Fortunately, more and more gay people are awakening to the fact that the left, academic and otherwise, does not have their back. When it comes to supposedly downtrodden groups, the left has a distinctive pecking order. Especially now that same-sex marriage is legal in the U.S., gays are no longer seen as being particularly oppressed – especially not gay white males, who thanks to their whiteness and maleness are increasingly viewed as members of the oppressor class, not the oppressed. Muslims, on the contrary, are at the very top of the victim-group heap – and, perversely, every time another act of murderous jihad is committed in the name of Allah, Muslims’ victim status seems to grow.

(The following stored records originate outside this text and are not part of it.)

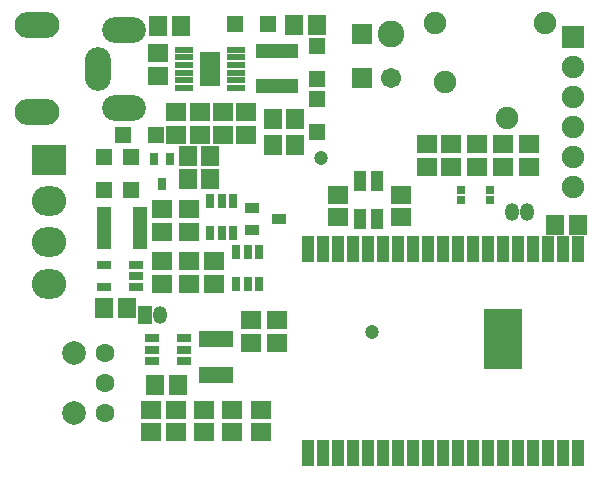
<source format=gbr>
G04 DipTrace 3.3.1.3*
G04 TopMask.gbr*
%MOIN*%
G04 #@! TF.FileFunction,Soldermask,Top*
G04 #@! TF.Part,Single*
%AMOUTLINE1*
4,1,4,
0.027638,-0.027638,
-0.027638,-0.027638,
-0.027638,0.027638,
0.027638,0.027638,
0.027638,-0.027638,
0*%
%ADD53C,0.08905*%
%ADD93C,0.047402*%
%ADD95R,0.126142X0.204882*%
%ADD97R,0.043465X0.086772*%
%ADD99C,0.078898*%
%ADD101C,0.06315*%
%ADD103R,0.031654X0.051339*%
%ADD105R,0.071024X0.118268*%
%ADD107R,0.06315X0.019843*%
%ADD113R,0.051339X0.031654*%
%ADD117R,0.027717X0.027717*%
%ADD119R,0.027717X0.041496*%
%ADD121R,0.04937X0.033622*%
%ADD123R,0.051339X0.14189*%
%ADD125R,0.114331X0.053307*%
%ADD127R,0.14189X0.051339*%
%ADD131O,0.047402X0.059213*%
%ADD133R,0.047402X0.059213*%
%ADD139O,0.114331X0.098583*%
%ADD141R,0.114331X0.098583*%
%ADD143C,0.067402*%
%ADD145R,0.067402X0.067402*%
%ADD147R,0.074961X0.074961*%
%ADD149C,0.074961*%
%ADD151O,0.149764X0.086772*%
%ADD153O,0.086772X0.145827*%
%ADD155O,0.145827X0.086772*%
%ADD157R,0.039528X0.071024*%
%ADD161R,0.055276X0.055276*%
%ADD163R,0.059213X0.067087*%
%ADD165R,0.067087X0.059213*%
%ADD171OUTLINE1*%
%FSLAX26Y26*%
G04*
G70*
G90*
G75*
G01*
G04 TopMask*
%LPD*%
D93*
X1463724Y1457008D3*
X1633016Y878268D3*
D165*
X1314118Y917638D3*
Y842835D3*
D163*
X920417Y1897953D3*
X995220D3*
D165*
X1058213Y1610551D3*
Y1535748D3*
D163*
X1373173Y1901890D3*
X1447976D3*
X1377110Y1500315D3*
X1302307D3*
X2243252Y1236535D3*
X2318055D3*
D165*
X2070024Y1429449D3*
Y1504252D3*
D163*
X739315Y957008D3*
X814118D3*
D165*
X932228Y1287717D3*
Y1212913D3*
X1105457Y1114488D3*
Y1039685D3*
X1164512Y618425D3*
Y543622D3*
X1227504Y917638D3*
Y842835D3*
D163*
X909449Y700988D3*
X984252D3*
D165*
X1262937Y618425D3*
Y543622D3*
X1073961Y618425D3*
Y543622D3*
X920417Y1732598D3*
Y1807402D3*
D161*
X739315Y1350709D3*
Y1460945D3*
X1286559Y1905827D3*
X1176323D3*
X1447976Y1831024D3*
Y1720787D3*
Y1543622D3*
Y1653858D3*
X829866Y1460945D3*
Y1350709D3*
D157*
X1593646Y1256220D3*
Y1382205D3*
X1648764Y1256220D3*
Y1382205D3*
D171*
X802308Y1533783D3*
X912545D3*
D155*
X806244Y1626299D3*
D153*
X719630Y1756220D3*
D155*
X806244Y1886142D3*
D151*
X514906Y1901890D3*
Y1610551D3*
D149*
X2207819Y1909764D3*
X2081835Y1590866D3*
X1877110Y1712913D3*
X1841677Y1909764D3*
D147*
X2302307Y1862520D3*
D149*
Y1762520D3*
Y1662520D3*
Y1562520D3*
Y1462520D3*
Y1362520D3*
D145*
X1597585Y1724724D3*
D143*
X1696005D3*
D141*
X554276Y1453071D3*
D139*
Y1315276D3*
Y1177480D3*
Y1039685D3*
D133*
X875732Y935945D3*
D131*
X925732D3*
X2098764Y1279843D3*
X2148764D3*
D145*
X1597585Y1872362D3*
D53*
X1696005D3*
D127*
X1314118Y1815276D3*
Y1697165D3*
D125*
X1113331Y854646D3*
Y736535D3*
D123*
X739336Y1224724D3*
X857446D3*
D121*
X1231441Y1291654D3*
Y1216850D3*
X1321992Y1254252D3*
D119*
X957822Y1455039D3*
X906635D3*
X932228Y1372362D3*
D165*
X980524Y618425D3*
Y543622D3*
X895328D3*
Y618425D3*
X979472Y1610551D3*
Y1535748D3*
X1518843Y1334961D3*
Y1260157D3*
X1727504Y1334961D3*
Y1260157D3*
D163*
X1377110Y1586929D3*
X1302307D3*
D165*
X1213724Y1535748D3*
Y1610551D3*
X1136953Y1535748D3*
Y1610551D3*
X1022780Y1287717D3*
Y1212913D3*
D163*
X1018843Y1388110D3*
X1093646D3*
D165*
X1022780Y1114488D3*
Y1039685D3*
X2156638Y1504252D3*
Y1429449D3*
X1983409D3*
Y1504252D3*
X1814118D3*
Y1429449D3*
X1896795D3*
Y1504252D3*
X932228Y1114488D3*
Y1039685D3*
D163*
X1093646Y1464882D3*
X1018843D3*
D117*
X2026717Y1350709D3*
Y1319213D3*
X1928291D3*
Y1350709D3*
D113*
X1006213Y782004D3*
Y819406D3*
Y856807D3*
X899913D3*
Y819406D3*
Y782004D3*
D107*
X1007031Y1819213D3*
Y1793622D3*
Y1768031D3*
Y1742441D3*
Y1716850D3*
Y1691260D3*
X1180260D3*
Y1716850D3*
Y1742441D3*
Y1768031D3*
Y1793622D3*
Y1819213D3*
D105*
X1093646Y1755236D3*
D103*
X1180260Y1039685D3*
X1217661D3*
X1255063D3*
Y1145984D3*
X1217661D3*
X1180260D3*
D101*
X741283Y606614D3*
Y706614D3*
Y806614D3*
D99*
X638134Y606614D3*
Y806614D3*
D97*
X2318055Y1153858D3*
X2268055Y1154252D3*
X2218055D3*
X2168055D3*
X2118055D3*
X2068055D3*
X2018055D3*
X1968055D3*
X1918055D3*
X1868055D3*
X1818055D3*
X1768055D3*
X1718055D3*
X1668055D3*
X1668436Y476218D3*
X1718436D3*
X1768436D3*
X1818434D3*
X1868436D3*
X1418436D3*
X1468436D3*
X1518436D3*
X1568436D3*
X1618436D3*
X1918094Y476220D3*
X1968094D3*
X2018094D3*
X2068094D3*
X2118094D3*
X2168094D3*
X2218094D3*
X2268094D3*
X2318094D3*
D95*
X2069945Y853858D3*
D97*
X1618395Y1154248D3*
X1568395D3*
X1518395D3*
X1468395D3*
X1418395D3*
D103*
X1168449Y1315276D3*
X1131047D3*
X1093646D3*
Y1208976D3*
X1131047D3*
X1168449D3*
D113*
X845614Y1027874D3*
Y1065276D3*
Y1102677D3*
X739315D3*
Y1027874D3*
M02*

</source>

When a gay news website contacted Browning about MacDonald’s charges, she “declined to comment.” Why? Believe it or not, she offered the following excuse: “The number of threats I am receiving (due to threads the student has started on Reddit) makes this a subject I would not feel safe discussing even very generally.”

So the woman who enjoined MacDonald to retreat from intellectual reflection and honest expression into cowardly silence is now taking her own craven advice – staying mum. She’s refusing to even try to defend her own indefensible conduct. She’s demonstrating exactly how little real regard she has for the core principles of philosophy. And she’s hiding behind the thoroughly ridiculous implication that she would be in some physical danger if she spoke up. Good heavens, it’s as if she’s a gay man in Iran or something.